_Activity_
When you copy from the entries that follow, take only the lines from the one with "Circle Pendants" down to the one with "if you do not", keeping both ends and dropping every picture.

[Excerpts from a dataset]
────────
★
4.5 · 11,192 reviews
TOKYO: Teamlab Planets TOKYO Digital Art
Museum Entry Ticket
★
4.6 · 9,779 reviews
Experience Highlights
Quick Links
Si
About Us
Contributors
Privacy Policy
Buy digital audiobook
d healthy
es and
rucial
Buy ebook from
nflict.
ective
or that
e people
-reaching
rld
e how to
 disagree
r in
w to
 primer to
────────
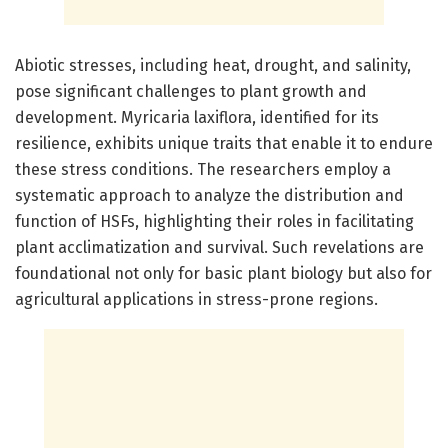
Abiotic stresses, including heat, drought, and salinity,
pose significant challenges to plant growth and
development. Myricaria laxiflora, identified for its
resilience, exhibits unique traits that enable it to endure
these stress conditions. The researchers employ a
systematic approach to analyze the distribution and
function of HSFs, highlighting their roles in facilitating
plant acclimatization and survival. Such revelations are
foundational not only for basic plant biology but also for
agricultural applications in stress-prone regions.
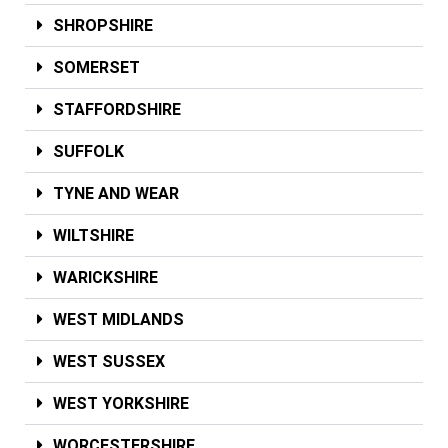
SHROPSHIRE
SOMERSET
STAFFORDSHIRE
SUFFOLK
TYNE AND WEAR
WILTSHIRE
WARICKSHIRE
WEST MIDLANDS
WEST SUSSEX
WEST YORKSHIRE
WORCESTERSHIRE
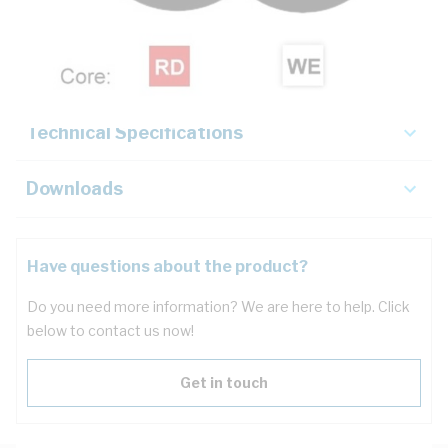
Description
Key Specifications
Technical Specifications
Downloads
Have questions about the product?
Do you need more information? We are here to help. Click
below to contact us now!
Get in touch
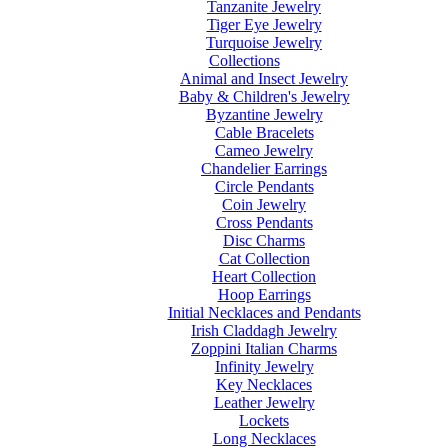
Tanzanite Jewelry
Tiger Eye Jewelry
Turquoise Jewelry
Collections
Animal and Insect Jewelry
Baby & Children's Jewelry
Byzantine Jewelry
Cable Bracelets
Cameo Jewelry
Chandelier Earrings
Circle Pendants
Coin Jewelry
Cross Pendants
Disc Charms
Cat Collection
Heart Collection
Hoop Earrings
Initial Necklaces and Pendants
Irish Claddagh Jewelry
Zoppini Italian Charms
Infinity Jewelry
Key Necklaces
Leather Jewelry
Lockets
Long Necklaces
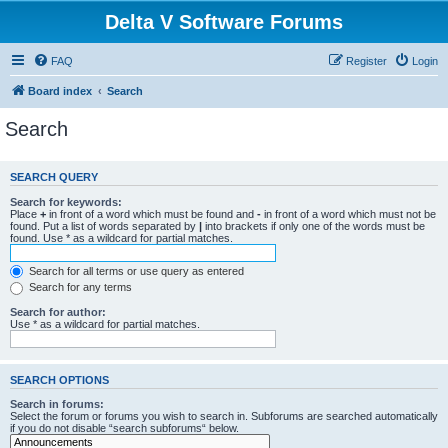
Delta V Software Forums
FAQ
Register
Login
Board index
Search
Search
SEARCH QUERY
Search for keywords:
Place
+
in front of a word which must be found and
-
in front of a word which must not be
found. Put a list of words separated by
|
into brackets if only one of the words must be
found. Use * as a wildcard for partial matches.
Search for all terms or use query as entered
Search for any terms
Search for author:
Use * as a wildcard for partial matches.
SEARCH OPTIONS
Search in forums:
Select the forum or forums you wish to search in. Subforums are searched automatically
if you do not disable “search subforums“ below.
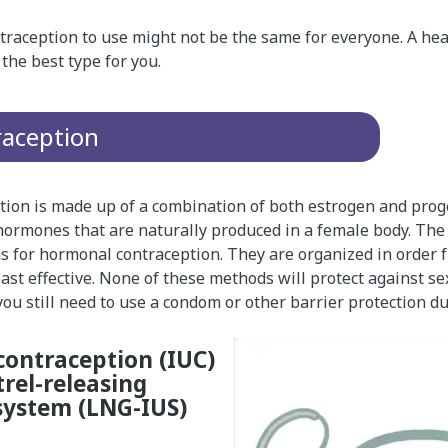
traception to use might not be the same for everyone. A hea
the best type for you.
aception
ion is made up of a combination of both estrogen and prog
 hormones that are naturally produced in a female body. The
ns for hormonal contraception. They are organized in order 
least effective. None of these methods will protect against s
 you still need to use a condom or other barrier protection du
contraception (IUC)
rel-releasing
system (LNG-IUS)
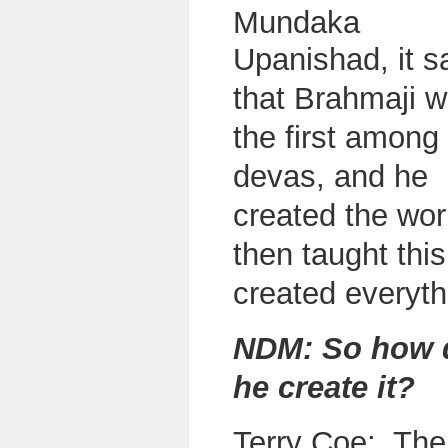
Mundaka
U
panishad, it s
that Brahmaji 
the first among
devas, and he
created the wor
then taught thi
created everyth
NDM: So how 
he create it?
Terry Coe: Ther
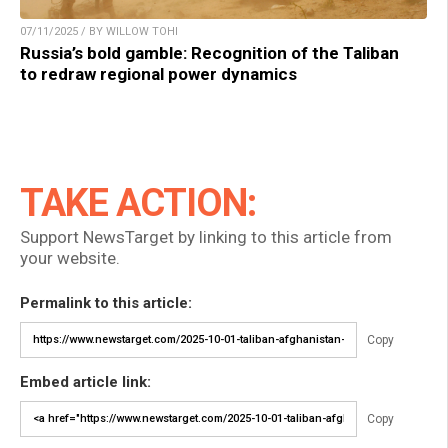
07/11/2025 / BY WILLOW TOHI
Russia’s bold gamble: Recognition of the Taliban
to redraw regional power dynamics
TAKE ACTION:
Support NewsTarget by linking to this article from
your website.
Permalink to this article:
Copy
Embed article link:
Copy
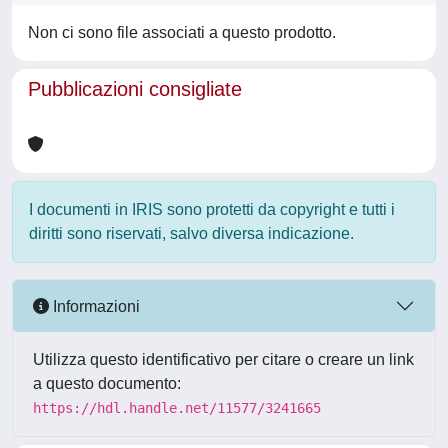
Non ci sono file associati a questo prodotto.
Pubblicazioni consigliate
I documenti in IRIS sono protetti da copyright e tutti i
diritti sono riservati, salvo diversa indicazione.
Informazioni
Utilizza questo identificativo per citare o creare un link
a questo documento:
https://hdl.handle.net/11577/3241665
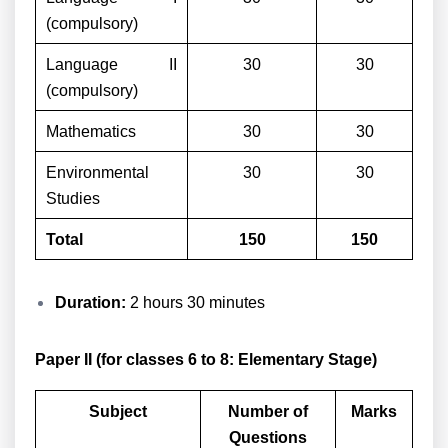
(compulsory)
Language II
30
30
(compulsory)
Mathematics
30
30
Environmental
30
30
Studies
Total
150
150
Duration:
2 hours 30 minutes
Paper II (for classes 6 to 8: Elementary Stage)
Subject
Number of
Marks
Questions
────────
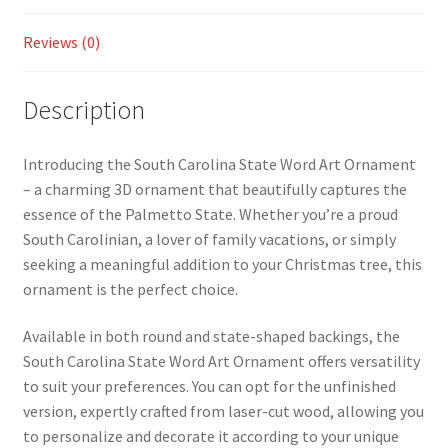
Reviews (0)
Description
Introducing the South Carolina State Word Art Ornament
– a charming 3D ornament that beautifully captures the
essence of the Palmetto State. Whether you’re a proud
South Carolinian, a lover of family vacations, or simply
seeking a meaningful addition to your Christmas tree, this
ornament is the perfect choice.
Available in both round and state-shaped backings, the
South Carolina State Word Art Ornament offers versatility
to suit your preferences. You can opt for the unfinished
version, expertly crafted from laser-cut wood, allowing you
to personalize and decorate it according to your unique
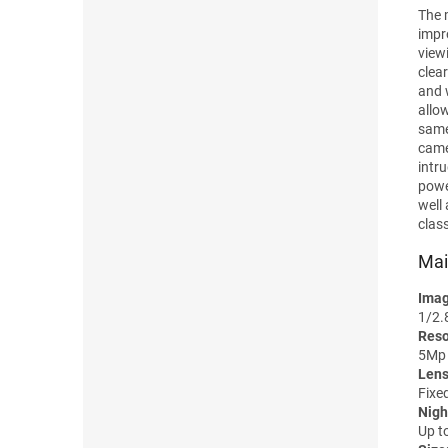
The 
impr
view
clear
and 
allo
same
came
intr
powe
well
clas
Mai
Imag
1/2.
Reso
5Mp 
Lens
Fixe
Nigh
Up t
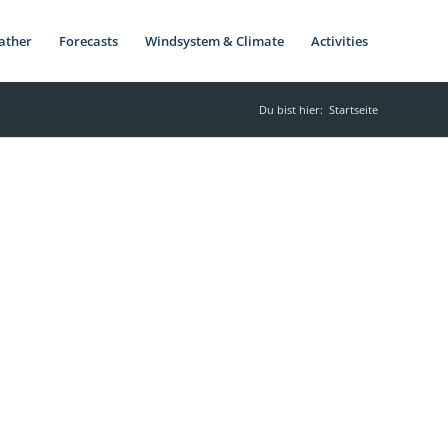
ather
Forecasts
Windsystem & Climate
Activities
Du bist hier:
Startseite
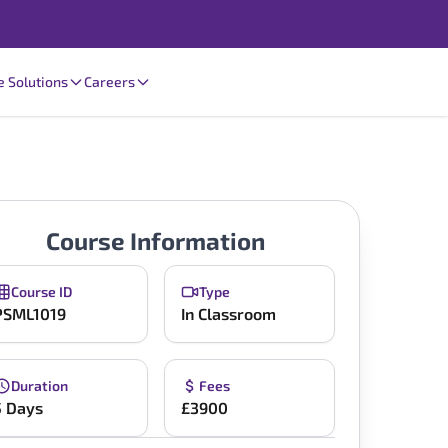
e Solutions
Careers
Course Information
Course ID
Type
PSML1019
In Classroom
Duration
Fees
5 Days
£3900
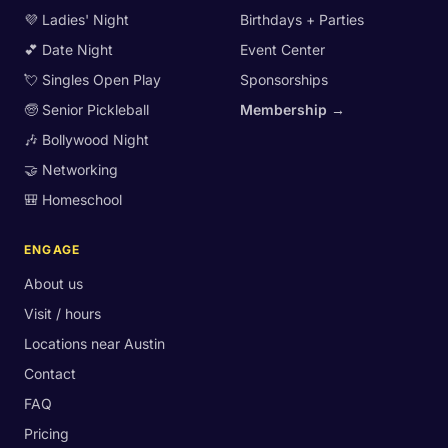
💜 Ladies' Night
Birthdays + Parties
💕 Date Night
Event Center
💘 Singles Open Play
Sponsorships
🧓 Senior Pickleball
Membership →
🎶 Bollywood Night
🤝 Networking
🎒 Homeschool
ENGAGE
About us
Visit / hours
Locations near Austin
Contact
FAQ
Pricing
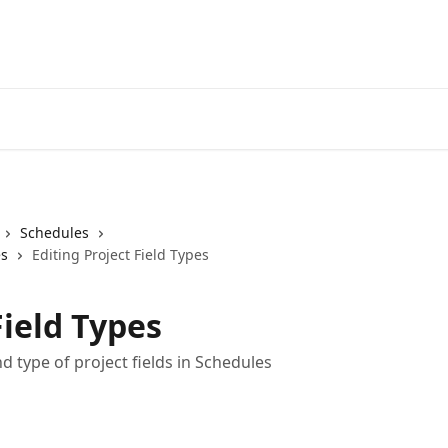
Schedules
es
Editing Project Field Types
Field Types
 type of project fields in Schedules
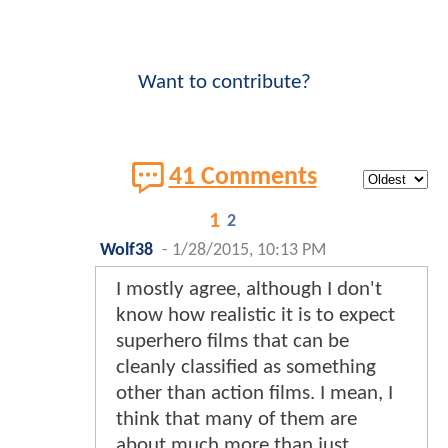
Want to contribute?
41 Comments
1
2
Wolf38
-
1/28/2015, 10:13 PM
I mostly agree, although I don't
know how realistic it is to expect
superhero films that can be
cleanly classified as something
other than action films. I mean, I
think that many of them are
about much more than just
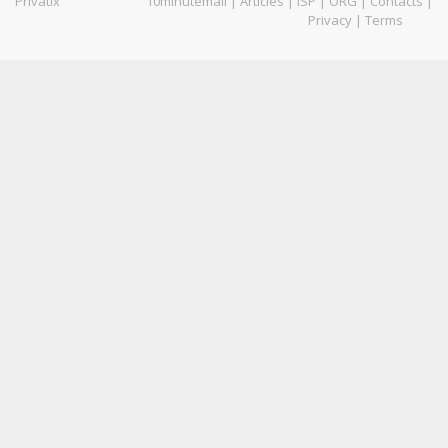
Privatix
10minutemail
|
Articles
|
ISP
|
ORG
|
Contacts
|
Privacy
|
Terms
────────
_Answer space_
Circle Pendants
Coin Jewelry
Cross Pendants
Disc Charms
Cat Collection
Heart Collection
Hoop Earrings
Initial Necklaces and Pendants
Irish Claddagh Jewelry
Zoppini Italian Charms
Infinity Jewelry
Key Necklaces
Leather Jewelry
Lockets
Long Necklaces
Delta V Software Forums
FAQ
Register
Login
Board index
Search
Search
SEARCH QUERY
Search for keywords:
Place
+
in front of a word which must be found and
-
in front of a word which must not be
found. Put a list of words separated by
|
into brackets if only one of the words must be
found. Use * as a wildcard for partial matches.
Search for all terms or use query as entered
Search for any terms
Search for author:
Use * as a wildcard for partial matches.
SEARCH OPTIONS
Search in forums:
Select the forum or forums you wish to search in. Subforums are searched automatically
if you do not disable “search subforums“ below.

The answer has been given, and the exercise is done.